An exhibition to commemorate the 50th anniversary of the kidnapping of two Los Angeles Police Department officers opened Saturday at the Los Angeles Police Museum.
On March 9, 1963, Officer Ian Campbell and his partner, Karl Hettinger, pulled over two convicts for a routine traffic stop in Hollywood.
Moments later, Gregory Powell and his accomplice, Jimmy Lee Smith, pulled a gun on the officers, took them hostage and drove them out to an onion field near Bakersfield.
Campbell was executed at close range, while Hettinger was able to escape on foot.
The notorious case has been known as "The Onion Field," a reference to former LAPD Sgt. Joseph Wambaugh's 1973 book.
Glynn Martin, the executive director of the LA Police Museum, said the exhibition showcases artifacts from the case on loan from the District Attorney's Office, including the gun used to shoot Campbell and a dummy used during the trial to show how the officer was killed.

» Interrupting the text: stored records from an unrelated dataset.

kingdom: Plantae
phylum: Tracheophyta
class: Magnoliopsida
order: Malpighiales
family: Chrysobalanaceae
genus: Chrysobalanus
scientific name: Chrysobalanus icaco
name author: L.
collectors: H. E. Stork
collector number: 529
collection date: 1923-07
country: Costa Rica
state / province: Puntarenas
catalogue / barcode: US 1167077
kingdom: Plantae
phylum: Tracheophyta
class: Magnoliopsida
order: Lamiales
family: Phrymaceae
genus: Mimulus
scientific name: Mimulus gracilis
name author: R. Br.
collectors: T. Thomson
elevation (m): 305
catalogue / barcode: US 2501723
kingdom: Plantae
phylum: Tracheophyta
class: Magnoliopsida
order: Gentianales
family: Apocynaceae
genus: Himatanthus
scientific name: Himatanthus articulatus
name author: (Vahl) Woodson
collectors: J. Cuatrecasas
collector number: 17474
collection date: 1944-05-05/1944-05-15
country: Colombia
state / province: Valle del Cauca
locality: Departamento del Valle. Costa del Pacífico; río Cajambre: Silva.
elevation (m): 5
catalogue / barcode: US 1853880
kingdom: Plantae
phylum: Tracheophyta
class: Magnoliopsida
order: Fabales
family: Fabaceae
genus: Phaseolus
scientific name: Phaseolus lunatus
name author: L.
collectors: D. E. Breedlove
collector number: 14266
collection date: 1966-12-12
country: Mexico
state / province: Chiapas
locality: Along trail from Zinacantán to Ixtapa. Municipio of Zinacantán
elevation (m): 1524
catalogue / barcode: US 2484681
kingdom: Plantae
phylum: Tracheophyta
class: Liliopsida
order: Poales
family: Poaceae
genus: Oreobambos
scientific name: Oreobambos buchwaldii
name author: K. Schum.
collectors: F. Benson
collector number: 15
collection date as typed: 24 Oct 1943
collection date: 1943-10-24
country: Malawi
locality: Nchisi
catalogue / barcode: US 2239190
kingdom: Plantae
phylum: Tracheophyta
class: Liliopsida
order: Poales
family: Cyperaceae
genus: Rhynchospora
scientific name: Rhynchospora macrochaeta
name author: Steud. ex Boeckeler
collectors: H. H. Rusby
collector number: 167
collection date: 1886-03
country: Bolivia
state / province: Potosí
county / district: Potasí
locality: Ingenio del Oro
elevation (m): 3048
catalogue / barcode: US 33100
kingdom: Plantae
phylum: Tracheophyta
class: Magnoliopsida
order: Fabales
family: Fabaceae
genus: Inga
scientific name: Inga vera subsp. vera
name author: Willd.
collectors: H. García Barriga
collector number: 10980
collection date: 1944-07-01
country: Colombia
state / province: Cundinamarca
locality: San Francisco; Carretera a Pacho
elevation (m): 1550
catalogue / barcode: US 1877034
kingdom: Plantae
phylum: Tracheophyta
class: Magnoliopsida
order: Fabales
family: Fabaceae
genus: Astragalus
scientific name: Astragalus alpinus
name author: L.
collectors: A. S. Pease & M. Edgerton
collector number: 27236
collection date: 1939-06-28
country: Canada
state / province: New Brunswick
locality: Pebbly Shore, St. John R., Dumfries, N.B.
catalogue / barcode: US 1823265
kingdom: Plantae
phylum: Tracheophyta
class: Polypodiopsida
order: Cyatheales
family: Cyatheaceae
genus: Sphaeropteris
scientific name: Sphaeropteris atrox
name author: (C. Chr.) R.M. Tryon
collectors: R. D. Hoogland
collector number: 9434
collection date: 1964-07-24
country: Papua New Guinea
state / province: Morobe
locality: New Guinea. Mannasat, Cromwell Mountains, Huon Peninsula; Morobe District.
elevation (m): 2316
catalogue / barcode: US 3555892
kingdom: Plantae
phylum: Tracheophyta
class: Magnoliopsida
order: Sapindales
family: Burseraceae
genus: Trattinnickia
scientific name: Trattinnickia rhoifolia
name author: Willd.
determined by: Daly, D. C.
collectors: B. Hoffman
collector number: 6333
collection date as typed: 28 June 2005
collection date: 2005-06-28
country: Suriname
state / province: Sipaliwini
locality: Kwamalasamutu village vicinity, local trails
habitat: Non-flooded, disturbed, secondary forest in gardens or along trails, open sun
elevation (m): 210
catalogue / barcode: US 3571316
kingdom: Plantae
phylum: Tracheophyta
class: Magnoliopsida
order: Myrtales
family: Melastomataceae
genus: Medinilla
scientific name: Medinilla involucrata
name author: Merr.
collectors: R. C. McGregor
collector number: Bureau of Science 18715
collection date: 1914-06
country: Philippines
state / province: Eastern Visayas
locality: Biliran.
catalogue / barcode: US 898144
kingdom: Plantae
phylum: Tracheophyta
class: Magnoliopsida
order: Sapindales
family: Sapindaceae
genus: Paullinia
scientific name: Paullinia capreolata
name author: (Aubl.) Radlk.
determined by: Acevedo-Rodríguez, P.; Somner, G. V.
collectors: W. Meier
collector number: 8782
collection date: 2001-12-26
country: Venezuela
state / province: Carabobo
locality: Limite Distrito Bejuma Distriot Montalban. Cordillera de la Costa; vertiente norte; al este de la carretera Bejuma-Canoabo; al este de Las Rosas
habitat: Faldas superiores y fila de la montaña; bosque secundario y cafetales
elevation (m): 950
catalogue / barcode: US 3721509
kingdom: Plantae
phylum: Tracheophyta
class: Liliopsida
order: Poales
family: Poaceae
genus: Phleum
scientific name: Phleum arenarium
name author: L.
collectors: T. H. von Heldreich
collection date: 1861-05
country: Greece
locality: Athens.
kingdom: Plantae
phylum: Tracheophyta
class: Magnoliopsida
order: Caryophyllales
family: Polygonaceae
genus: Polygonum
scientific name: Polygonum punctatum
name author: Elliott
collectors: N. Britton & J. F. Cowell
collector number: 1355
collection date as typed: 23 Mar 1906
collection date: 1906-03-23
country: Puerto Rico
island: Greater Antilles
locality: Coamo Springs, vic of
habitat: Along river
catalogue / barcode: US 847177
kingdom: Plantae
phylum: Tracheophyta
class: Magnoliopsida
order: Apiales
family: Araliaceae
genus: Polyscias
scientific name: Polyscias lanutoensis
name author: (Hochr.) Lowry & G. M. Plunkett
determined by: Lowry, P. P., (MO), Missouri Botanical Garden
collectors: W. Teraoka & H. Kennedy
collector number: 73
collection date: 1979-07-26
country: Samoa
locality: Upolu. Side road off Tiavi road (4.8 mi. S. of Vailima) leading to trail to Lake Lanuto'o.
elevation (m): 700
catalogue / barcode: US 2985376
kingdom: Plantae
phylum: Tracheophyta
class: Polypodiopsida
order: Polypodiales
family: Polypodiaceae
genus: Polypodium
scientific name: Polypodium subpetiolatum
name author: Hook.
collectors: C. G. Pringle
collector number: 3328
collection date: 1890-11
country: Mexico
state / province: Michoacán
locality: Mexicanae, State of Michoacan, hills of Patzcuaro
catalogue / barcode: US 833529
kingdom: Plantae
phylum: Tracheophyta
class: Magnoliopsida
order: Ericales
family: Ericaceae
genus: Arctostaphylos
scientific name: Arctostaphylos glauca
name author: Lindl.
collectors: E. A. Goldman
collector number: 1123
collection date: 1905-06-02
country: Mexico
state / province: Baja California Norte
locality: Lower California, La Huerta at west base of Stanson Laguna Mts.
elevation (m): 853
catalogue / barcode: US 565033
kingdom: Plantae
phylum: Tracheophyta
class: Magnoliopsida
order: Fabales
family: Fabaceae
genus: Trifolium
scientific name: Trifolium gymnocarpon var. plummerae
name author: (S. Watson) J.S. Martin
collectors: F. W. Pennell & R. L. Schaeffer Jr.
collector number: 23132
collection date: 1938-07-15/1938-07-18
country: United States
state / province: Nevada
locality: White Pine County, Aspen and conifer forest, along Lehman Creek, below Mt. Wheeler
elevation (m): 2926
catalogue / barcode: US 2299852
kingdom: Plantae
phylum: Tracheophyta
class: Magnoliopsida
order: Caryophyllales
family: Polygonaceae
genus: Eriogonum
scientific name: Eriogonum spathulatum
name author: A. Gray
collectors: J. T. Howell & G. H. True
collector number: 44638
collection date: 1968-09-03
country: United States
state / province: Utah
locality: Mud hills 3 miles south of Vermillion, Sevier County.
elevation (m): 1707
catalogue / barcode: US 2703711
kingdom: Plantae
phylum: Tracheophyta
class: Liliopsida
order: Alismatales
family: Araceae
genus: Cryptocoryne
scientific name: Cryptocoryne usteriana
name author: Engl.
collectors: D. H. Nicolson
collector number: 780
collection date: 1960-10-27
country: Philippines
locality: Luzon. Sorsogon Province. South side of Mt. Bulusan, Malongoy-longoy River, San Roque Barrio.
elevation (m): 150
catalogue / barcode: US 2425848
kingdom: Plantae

"He was murdered by a series of gunshots to his chest," said Martin.
Campbell's personal bagpipes are also on display to show how his love of the instrument has helped comfort generations after him.
"There was a bagpiper that played at his funeral...from that day forward...all the LAPD officers slain in the line of duty have had a piper," Martin said.
Also on Saturday, the LAPD and Campbell's family unveiled a model of a memorial sign for the slain officer, which stands alongside the Hollywood Freeway at the Gower overpass.
The Campbell and Hettinger families planned to meet for the first time at the exhibition's opening.